Moral positions become primary markers of identity rather than secondary expressions of baptismal belonging.

One of my friends, a liberal Bishop a generation ago, always reminded folks that Baptism is the identity sacrament. I quote him to our open communion people.

Fr Thomas Plant SSC's avatar

At first sight, I read "shared moral horizon" as "shared meal horizon." We Anglicans are no longer all in communion with one another, in the quite literal sense of being able to receive communion in one another's churches, because entry to the meal has been restricted to those who assent to the moral. To put it another way, the lex credendi has become the rule for the lex orandi rather than the other way around.

I am not speaking here about differences of opinion on sacramental validity around women in holy orders, but of exclusive communion based on one's subscription to traditional Christian sexual mores. It seems to me that, as you say, our abandonment of common prayer (which I would say comes with all parties, Catholic, Evangelical and Latitudinarian, abandoning the titular Book thereof) has led to a polity of communion based not on formative shared rites, but on credal affirmation.
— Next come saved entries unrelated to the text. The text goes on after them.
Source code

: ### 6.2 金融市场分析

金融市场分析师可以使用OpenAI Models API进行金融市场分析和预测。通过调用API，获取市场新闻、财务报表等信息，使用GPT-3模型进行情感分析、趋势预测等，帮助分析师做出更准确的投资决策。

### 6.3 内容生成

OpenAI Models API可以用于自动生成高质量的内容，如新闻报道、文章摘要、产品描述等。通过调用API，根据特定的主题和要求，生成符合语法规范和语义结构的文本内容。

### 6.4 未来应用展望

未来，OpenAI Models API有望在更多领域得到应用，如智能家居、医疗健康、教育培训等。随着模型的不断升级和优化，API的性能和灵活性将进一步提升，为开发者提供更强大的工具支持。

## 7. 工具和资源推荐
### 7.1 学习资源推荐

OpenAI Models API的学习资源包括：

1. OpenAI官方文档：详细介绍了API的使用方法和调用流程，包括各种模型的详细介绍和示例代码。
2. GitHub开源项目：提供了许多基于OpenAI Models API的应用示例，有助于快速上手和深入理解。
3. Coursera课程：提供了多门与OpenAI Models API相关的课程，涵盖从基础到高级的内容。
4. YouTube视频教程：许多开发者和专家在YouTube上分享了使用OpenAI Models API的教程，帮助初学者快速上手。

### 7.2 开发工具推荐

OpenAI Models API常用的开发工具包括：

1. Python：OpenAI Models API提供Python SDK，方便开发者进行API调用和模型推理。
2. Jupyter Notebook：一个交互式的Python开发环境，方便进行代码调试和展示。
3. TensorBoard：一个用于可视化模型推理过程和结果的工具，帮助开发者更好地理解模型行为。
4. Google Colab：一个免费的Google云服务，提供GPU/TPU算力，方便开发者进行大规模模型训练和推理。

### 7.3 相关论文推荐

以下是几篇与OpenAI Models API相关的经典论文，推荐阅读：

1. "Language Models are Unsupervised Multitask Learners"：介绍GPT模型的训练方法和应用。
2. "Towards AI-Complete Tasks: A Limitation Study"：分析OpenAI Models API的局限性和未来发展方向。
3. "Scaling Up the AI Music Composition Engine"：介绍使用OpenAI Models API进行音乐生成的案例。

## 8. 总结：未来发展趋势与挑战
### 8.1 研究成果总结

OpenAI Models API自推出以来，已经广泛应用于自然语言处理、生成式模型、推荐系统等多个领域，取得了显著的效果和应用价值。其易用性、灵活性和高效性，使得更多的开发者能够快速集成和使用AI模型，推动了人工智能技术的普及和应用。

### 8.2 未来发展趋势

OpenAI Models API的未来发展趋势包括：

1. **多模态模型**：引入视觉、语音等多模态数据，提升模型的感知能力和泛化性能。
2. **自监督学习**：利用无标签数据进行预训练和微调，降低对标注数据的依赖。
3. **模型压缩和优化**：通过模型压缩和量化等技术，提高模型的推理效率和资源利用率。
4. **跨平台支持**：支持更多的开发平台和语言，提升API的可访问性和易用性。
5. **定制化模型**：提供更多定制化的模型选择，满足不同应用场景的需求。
An opponent of women's ordination who subscribes to traditional sexual mores might say that GAFCON has done the right thing for the wrong reasons. I hope that the conservative Anglican world will have more of a shared imagination than liberal approaches to Scripture allow, but I fear that commitment to Scripture and the Articles without reference to the liturgy in which our souls are formed will lead, as it appears already to be doing, to further schisms. The cart has been put before the horses, and they are bolting in all directions.

We need something like the consensus Darwell Stone identifies between 19th century Tractarians and Evangelicals, before the relativising impact of historical-critical scholarship turned the entire faith into a free-for-all.